Architect Linda Reeder echoed others’ remarks that the scale is too large. John Lindner, who said he has lived in Wooster Square only two years but already loves its diversity, added, “I worry that what we put up won’t just be caught in our little niche of time, so that people in the future will feel it meaningful as well.”
He supported the idea of addressing the green space issue by plunking a green oval in the center of the proposed plaza, having meandering gravel paths instead of the proposed fund-raising pavers, and moving the several historical plaque/marquees across the street in a sister site at Paul Russo Memorial Park.
“The diversity of the park and neighborhood definitely need to be thought about as the committee continues to do its work,” Lindner said.

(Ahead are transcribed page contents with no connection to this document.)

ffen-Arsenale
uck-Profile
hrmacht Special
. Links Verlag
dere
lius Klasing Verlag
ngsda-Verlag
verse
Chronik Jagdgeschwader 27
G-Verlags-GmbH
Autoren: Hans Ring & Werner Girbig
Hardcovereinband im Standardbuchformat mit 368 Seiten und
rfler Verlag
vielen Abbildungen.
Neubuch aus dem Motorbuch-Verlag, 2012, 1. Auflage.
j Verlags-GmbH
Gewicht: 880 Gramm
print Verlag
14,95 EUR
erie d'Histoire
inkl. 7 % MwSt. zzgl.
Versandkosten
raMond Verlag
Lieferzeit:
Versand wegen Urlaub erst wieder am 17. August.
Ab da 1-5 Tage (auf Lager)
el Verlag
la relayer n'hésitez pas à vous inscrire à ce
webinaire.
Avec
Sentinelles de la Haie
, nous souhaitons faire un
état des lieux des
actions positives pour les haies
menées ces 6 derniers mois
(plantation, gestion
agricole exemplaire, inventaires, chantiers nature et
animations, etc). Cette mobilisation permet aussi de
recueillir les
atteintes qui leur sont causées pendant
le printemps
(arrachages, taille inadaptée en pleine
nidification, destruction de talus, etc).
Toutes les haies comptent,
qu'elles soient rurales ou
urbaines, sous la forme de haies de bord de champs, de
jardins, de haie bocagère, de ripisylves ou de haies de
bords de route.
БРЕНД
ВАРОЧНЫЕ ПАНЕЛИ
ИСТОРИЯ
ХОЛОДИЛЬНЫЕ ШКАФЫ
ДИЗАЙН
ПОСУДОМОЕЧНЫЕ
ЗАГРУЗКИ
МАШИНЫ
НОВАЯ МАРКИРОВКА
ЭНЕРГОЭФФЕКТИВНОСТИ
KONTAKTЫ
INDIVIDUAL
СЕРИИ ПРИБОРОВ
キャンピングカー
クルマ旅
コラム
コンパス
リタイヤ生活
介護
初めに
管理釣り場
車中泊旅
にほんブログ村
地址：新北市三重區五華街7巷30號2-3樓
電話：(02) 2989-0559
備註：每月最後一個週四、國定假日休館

Steve Hamm, who made a documentary about New Haven’s Italian-American community, offered a more minority positive take: “They spent a year and a half on this project, with a certain charge. They wanted to preserve a bit of the Italian American immigrant experience, and I frankly think the statue itself and the way they deal with the pedestal is very effective.”
Iovanne thanked the group for its comments, concerns, and criticisms.
“This is a process,” he said. “We feel strongly about the story we’re telling, but I do say it is not to downplay any other group. This is about inclusion, although there is no way to wrap our arms around everyone. We heard what you said, and we need to make some modifications. So we have asked for an extension with HDC. We’ll continue to engage moving forward.”